Assessment of shear anisotropy using supersonic shear imaging with rotating arrays: In vivo evidence of cornea elastic anisotropy

The cornea is mainly composed of type I collagen fibrils. The organization of those fibers ensures the cornea transparency and determines its biomechanical properties. Understanding the biomechanics of the cornea has become a crucial issue in ophthalmology to predict the cornea response to refractive surgery procedures and to avoid post-treatment complications. In this work, we proposed the Supersonic Shear Imaging (SSI) elastography as a method for the in vivo assessment of the cornea elastic anisotropy. The tissue shear modulus can be retrieved from the speed of a shear wave propagating in this tissue. In the SSI method, the transient shear wave is induced using the ultrasonic radiation force.

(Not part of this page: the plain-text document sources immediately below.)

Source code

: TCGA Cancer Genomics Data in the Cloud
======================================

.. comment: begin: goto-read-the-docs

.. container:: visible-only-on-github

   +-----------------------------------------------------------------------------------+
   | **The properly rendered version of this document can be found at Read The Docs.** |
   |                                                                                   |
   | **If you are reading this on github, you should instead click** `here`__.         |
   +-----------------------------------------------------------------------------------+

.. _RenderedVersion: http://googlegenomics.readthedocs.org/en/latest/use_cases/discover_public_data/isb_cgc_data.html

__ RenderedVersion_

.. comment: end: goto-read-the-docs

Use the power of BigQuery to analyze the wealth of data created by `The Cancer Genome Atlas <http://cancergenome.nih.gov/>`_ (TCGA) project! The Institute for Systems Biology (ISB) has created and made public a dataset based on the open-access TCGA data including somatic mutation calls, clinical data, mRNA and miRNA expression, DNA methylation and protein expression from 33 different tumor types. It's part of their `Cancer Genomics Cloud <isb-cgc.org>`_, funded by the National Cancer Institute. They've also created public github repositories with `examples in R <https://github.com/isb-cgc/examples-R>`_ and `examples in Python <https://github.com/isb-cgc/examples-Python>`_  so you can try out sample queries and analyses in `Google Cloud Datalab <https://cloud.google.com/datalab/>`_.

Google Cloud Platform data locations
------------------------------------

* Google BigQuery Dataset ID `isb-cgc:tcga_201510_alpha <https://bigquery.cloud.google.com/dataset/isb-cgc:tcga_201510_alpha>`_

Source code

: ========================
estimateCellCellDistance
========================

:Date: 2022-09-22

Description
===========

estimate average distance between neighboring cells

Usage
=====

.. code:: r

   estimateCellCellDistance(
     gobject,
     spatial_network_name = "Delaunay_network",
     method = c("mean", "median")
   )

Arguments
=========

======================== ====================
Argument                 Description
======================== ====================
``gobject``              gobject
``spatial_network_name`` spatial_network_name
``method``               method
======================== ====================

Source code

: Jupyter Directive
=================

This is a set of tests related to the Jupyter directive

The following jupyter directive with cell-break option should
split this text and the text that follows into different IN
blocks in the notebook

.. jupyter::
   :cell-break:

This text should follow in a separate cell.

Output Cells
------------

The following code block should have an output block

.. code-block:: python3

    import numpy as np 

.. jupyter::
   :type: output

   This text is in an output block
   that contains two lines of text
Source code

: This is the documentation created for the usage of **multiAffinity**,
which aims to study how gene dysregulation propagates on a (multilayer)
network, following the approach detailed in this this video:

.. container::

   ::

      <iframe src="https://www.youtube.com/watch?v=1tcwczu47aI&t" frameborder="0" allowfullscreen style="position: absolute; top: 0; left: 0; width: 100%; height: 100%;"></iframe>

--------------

The resulting shear wave propagates transversally to the ultrasound beam axis. The probe is then switched to an ultrafast imaging mode (30000 frames/sec) to follow the shear wave propagation and thus evaluate its local speed. We implemented SSI with a high-frequency rotating linear array (15 MHz, 128 elements) to estimate the elastic anisotropy of the cornea. We performed 3D scans in vivo and ex vivo on porcine eyes. Elasticity maps of the cornea surface were obtained. Porcine corneas exhibited a significantly higher shear wave speed along the horizontal meridian of the cornea than along the diagonal and vertical directions within a 50°-wide sector. These results are consistent with ex vivo X-ray diffraction measurements reported in the literature [1] that have shown that the collagen fibers are mainly oriented along one preferential direction in porcine corneas within a 45°-wide sector.